Gobernar también significa tener la capacidad de proteger al ciudadano que madruga a trabajar, al comerciante que abre su negocio, al campesino que quiere permanecer en su tierra y a las familias que simplemente quieren vivir sin miedo.
El Gobierno ha sido claro en su decisión de enfrentar con firmeza a las organizaciones criminales y de hacer valer el imperio de la ley. En las primeras semanas de administración, la Fuerza Pública ha reportado capturas, importantes incautaciones de narcóticos y armas, así como operaciones contra estructuras dedicadas al crimen organizado.
No se trata de promover una cultura de la guerra. Se trata, precisamente, de defender la posibilidad de vivir en paz. Porque la paz sin autoridad termina siendo una ilusión cuando quienes delinquen sienten que pueden actuar sin consecuencias.

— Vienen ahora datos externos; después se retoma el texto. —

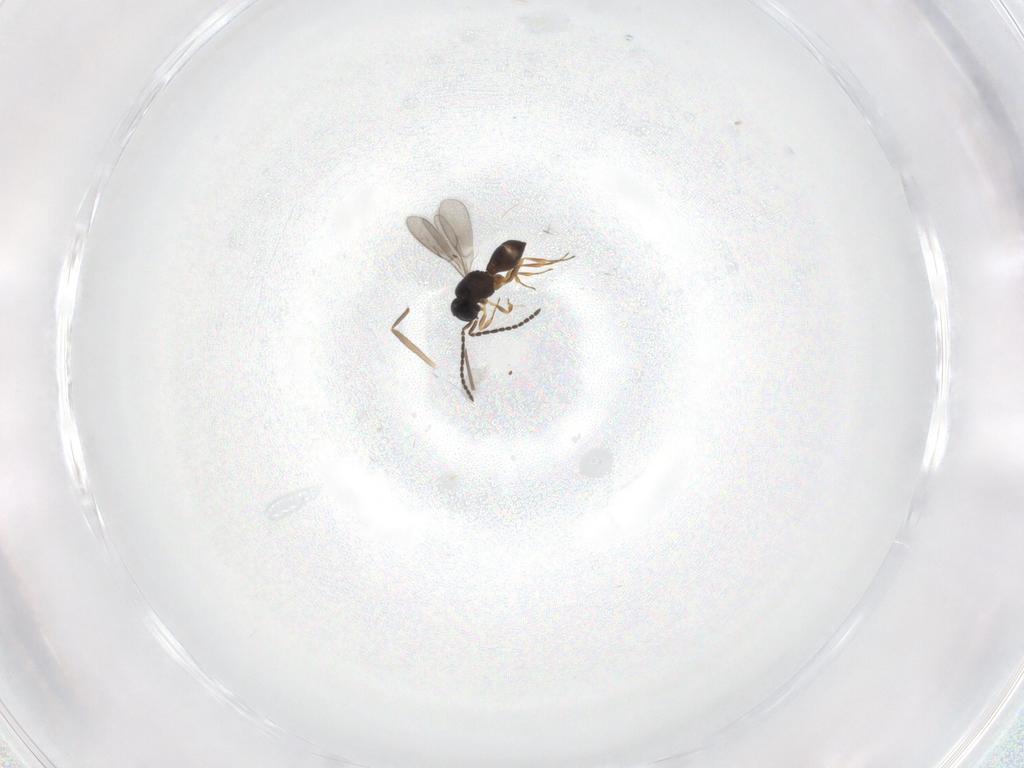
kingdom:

También resulta significativo que el Gobierno haya decidido poner fin a las mesas de diálogo y conversaciones socio jurídicas heredadas de la administración anterior, planteando que quienes quieran dejar las armas deben someterse a la justicia y respetar por completo la ley.
Cuando el Estado vuelve a hacerse respetar
Pero recuperar la autoridad no puede significar únicamente combatir al delincuente. También significa que el Estado esté presente en las regiones, que cumpla sus compromisos y que responda cuando los colombianos más lo necesitan. Y allí hay otro elemento que merece atención: frente a la emergencia provocada por el terremoto del pasado 10 de agosto, el Gobierno ha anunciado medidas extraordinarias para movilizar recursos, fortalecer a las regiones, garantizar servicios públicos, reconstruir la infraestructura y permitir que nuestros niños y jóvenes continúen estudiando.

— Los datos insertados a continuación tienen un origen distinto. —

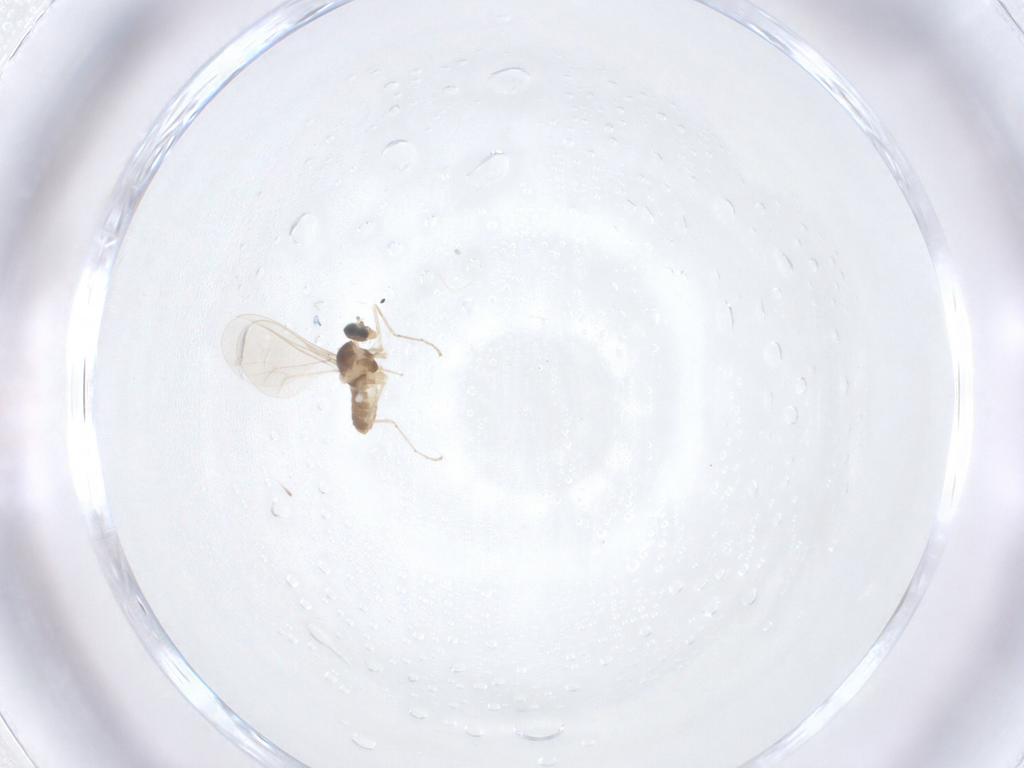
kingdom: Animalia
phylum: Arthropoda
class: Insecta
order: Diptera
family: Cecidomyiidae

Ese es, en mi opinión, el verdadero desafío de este Gobierno: demostrar que la autoridad y la sensibilidad social no son caminos opuestos. Que se puede defender al país frente al crimen y, al mismo tiempo, proteger a las familias que necesitan un Estado presente.
Colombia no necesita un gobierno que simplemente administre los problemas. Necesita un gobierno que tome decisiones. Y quizá una de las primeras señales del nuevo rumbo sea precisamente esa: volver a entender que la autoridad del Estado no existe para perseguir al ciudadano, sino para protegerlo.